Cusack Group
Structural biology of RNA-protein complexes in gene expression and host-pathogen interactions
Ribbon diagram showing the cap-binding domain of influenza virus polymerase subunit PB2 (yellow and red) with bound cap analogue (purple).
Previous and current research
We use X-ray crystallography as a central technique to study the structural biology of protein-RNA complexes involved in RNA metabolism, translation, virus replication and epigenetics. Current major focuses are on negative strand RNA virus polymerases, innate immune system receptors and the dosage compensation complex.
The nuclear cap-binding complex (CBC) binds to m7Gppp cap at the 5’ end of Pol II transcripts and mediates interaction with nuclear RNA processing machineries for splicing, poly-adenylation and transport. We determined the structure of human CBC, a 90KDa heterodimeric protein and its complex with a cap analogue and are currently working on structures of several other proteins involved in cap-dependent processes. We have also worked on the structure of the protein PHAX, which binds to CBC and is specifically involved in nuclear transport and export of small capped non-coding RNAs (e.g. snRNAs). Once in the cytoplasm, mRNAs are subject to a quality control check to detect premature stop-codons. This process, known as nonsense mediated decay (NMD), crucially depends on the three proteins Upf1, Upf2 and Upf3 in all eukaryotic organisms studied, and in mammals is linked to splicing. We obtained the first structural information on the interacting domains of these three proteins whose ternary complex formation triggers decay.
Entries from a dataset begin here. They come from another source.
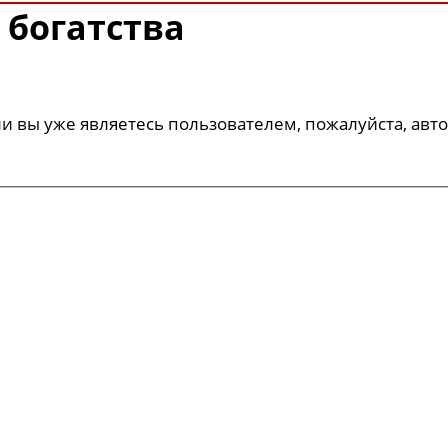
 богатства
ли вы уже являетесь пользователем, пожалуйста, авт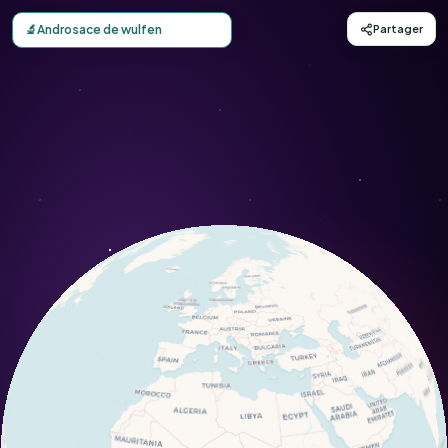
Carte d'observation du Androsace de wulfen (Androsace w
🔬
Androsace de wulfen
Partager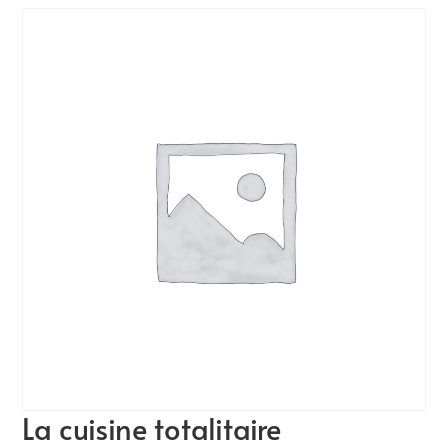
La cuisine totalitaire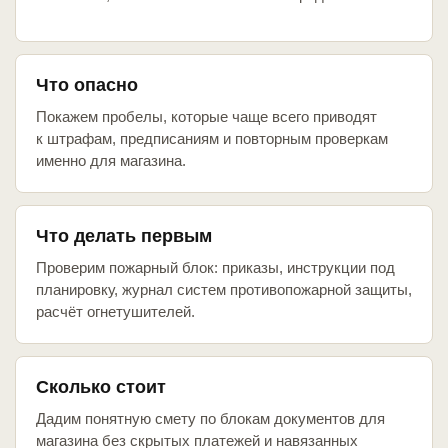
Что опасно
Покажем пробелы, которые чаще всего приводят
к штрафам, предписаниям и повторным проверкам
именно для магазина.
Что делать первым
Проверим пожарный блок: приказы, инструкции под
планировку, журнал систем противопожарной защиты,
расчёт огнетушителей.
Сколько стоит
Дадим понятную смету по блокам документов для
магазина без скрытых платежей и навязанных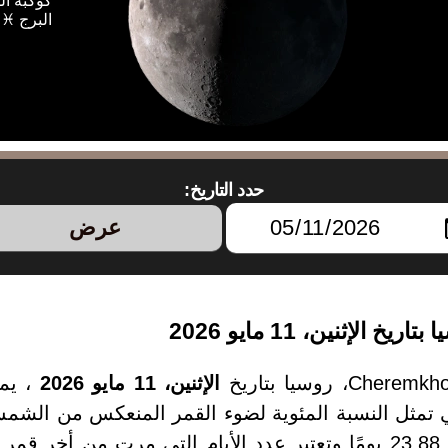
كوكبة ال
البرج ♓
حدد التاريخ:
عرض
الإثنين، 11 مايو 2026
، يم
2026 يبلغ من العمر 23.88 يومًا وتعتبر عدد الأيام التي مرت 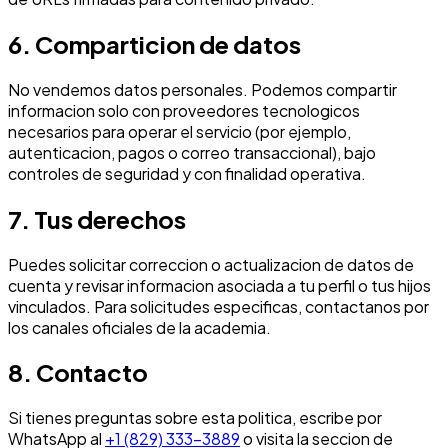
6. Comparticion de datos
No vendemos datos personales. Podemos compartir
informacion solo con proveedores tecnologicos
necesarios para operar el servicio (por ejemplo,
autenticacion, pagos o correo transaccional), bajo
controles de seguridad y con finalidad operativa.
7. Tus derechos
Puedes solicitar correccion o actualizacion de datos de
cuenta y revisar informacion asociada a tu perfil o tus hijos
vinculados. Para solicitudes especificas, contactanos por
los canales oficiales de la academia.
8. Contacto
Si tienes preguntas sobre esta politica, escribe por
WhatsApp al
+1 (829) 333-3889
o visita la seccion de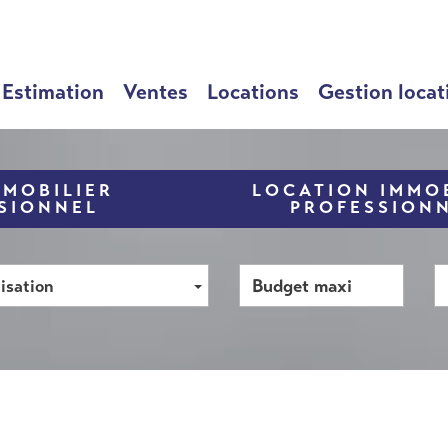
Estimation
Ventes
Locations
Gestion locat
MMOBILIER
LOCATION IMMOB
SIONNEL
PROFESSION
isation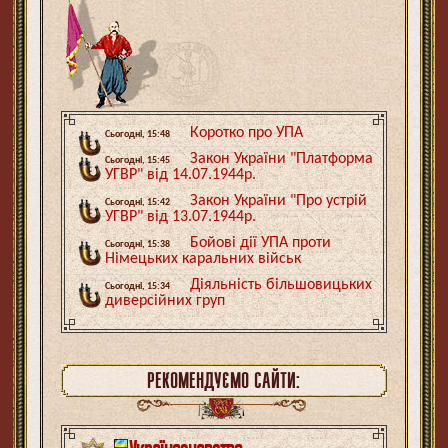
Коротко про УПА
Сьогодні, 15:48
Закон України "Платформа
Сьогодні, 15:45
УГВР" від 14.07.1944р.
Закон України "Про устрій
Сьогодні, 15:42
УГВР" від 13.07.1944р.
Бойові дії УПА проти
Сьогодні, 15:38
Німецьких каральних військ
Діяльність більшовицьких
Сьогодні, 15:34
диверсійних груп
РЕКОМЕНДУЄМО САЙТИ: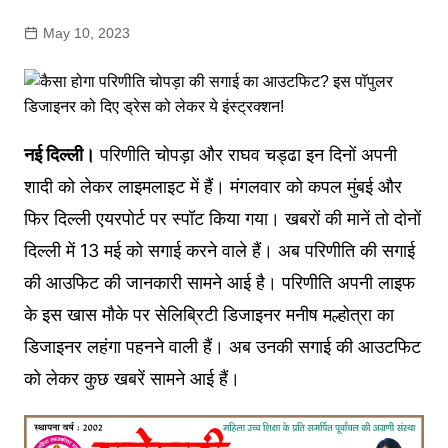
May 10, 2023
नई दिल्ली।
परिणीति चोपड़ा और राघव चड्ढा इन दिनों अपनी
शादी को लेकर लाइमलाइट में हैं। मंगलवार को कपल मुंबई और
फिर दिल्ली एयरपोर्ट पर स्पॉट किया गया। खबरों की मानें तो दोनों
दिल्ली में 13 मई को सगाई करने वाले हैं। अब परिणीति की सगाई
की आउफिट की जानकारी सामने आई है। परिणीति अपनी लाइफ
के इस खास मौके पर सेलिब्रिटी डिजाइनर मनीष मल्होत्रा का
डिजाइनर लहंगा पहनने वाली हैं। अब उनकी सगाई की आउटफिट
को लेकर कुछ खबरें सामने आई हैं।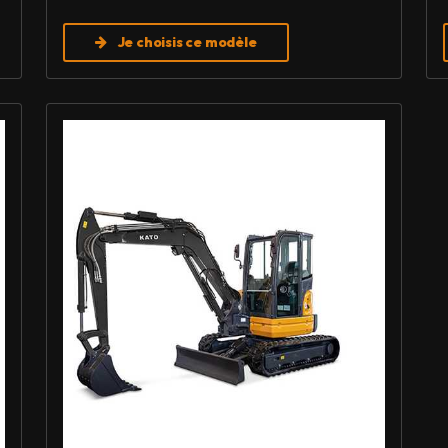
Je choisis ce modèle
Louer Mini pelle 6 T - Imer HD 60 V5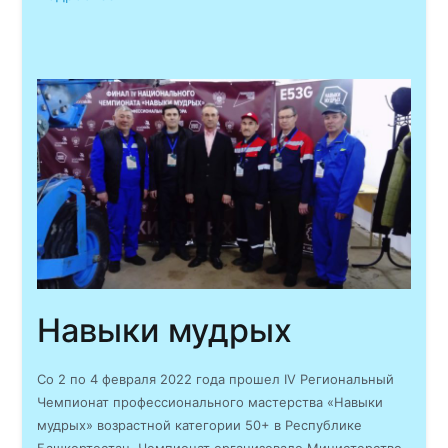
Навыки мудрых
Со 2 по 4 февраля 2022 года прошел IV Региональный
Чемпионат профессионального мастерства «Навыки
мудрых» возрастной категории 50+ в Республике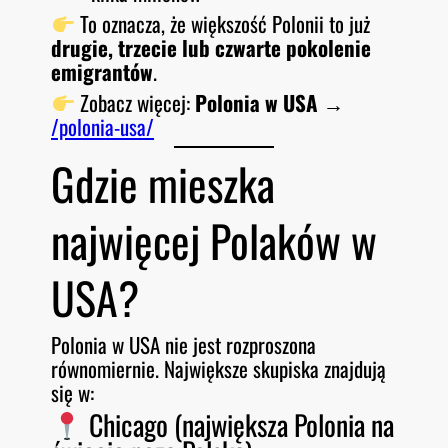
To oznacza, że większość Polonii to już
drugie, trzecie lub czwarte pokolenie
emigrantów
.
Zobacz więcej:
Polonia w USA
→
/polonia-usa/
Gdzie mieszka
najwięcej Polaków w
USA?
Polonia w USA nie jest rozproszona
równomiernie. Największe skupiska znajdują
się w:
Chicago (największa Polonia na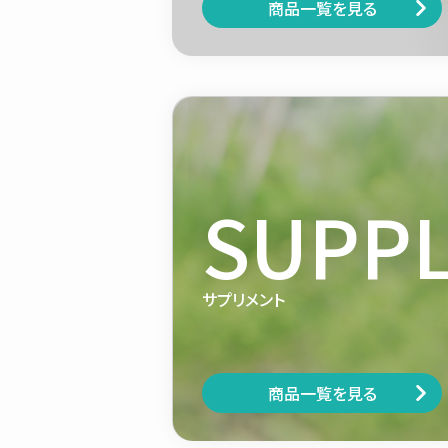
商品一覧を見る
SUPP
サプリメント
商品一覧を見る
Aminoacyl-tRNA synthetases play an essential role in protein synthesis by charging specifically their cognate tRNA(s) with the correct amino acid. We aim to obtain structural information to help understand the catalytic mechanism of the enzymes and their substrate specificity for ATP, cognate amino acid and tRNA. Most recently we solved the structures of a class I enzyme, leucyl-tRNA synthetase, and a class II enzyme prolyltRNA synthetase, each with their cognate tRNAs bound. Both these enzymes contain a large inserted editing domain able to recognise and hydrolyse mischarged amino acids. This proof-reading activity is essential for maintaining translational fidelity. We have collaborated in the elucidation of the mechnisms of a new antifungal compound that targets the editing site of leucyl-tRNA synthetase and have now extended this using structure-based approaches to design new anti-bacterials that are active against multi-drug resistant strains.
Future projects and goals
We have several ongoing projects related to RNA metabolism, aiming to obtain and use structures of the complexes involved to understand function. These include continued studies on PHAX and ARS2, both of which bind CBC and are linked to the metabolism of small RNAs. Concerning NMD, we published the structure of the UPF1-UPF2 complex and are now determining the architecture of the entire trimeric UPF1-UPF2-UPF3 complex. A major ongoing project is structure determination of the trimeric influenza virus RNA-dependent polymerase, the viral replication machine.
We have determined the structure of four distinct domains from the polymerase, including the two key domains involved in the ‘cap-snatching’ process of viral mRNA transcription: the cap-binding site in PB2 and the endonuclease in PA. These results give some insight into the polymerase mutations required to adapt an avian virus to be able infect humans and also give a boost to structure based antiviral drug design (we co-founded a company to pursue this). This work is now being extended to the polymerases of other segmented RNA viruses such as bunyaviruses which also perform cap-snatching. In collaboration with the Ellenberg and Briggs groups we are now engaged in confocal and cross-correlation fluorescence studies as well as correlative EM microscopy of the transport and assembly of the influenza polymerase and RNPs in living, infected cells.
We also work on the structure and mechanism of activation of Rig-I, an intracellular pattern recognition receptor of the innate immune system which signals interferon production upon detection of viral RNA. Finally we have two new projects concerning ncRNAs: the structure and mechanism of the X-chromosome dosage compensation (MSL complex), which in Drosophila contains an essential non-coding RNA and secondly, in collaboration with the Pillai group (page 98), structural studies of proteins involved in the piRNA pathway.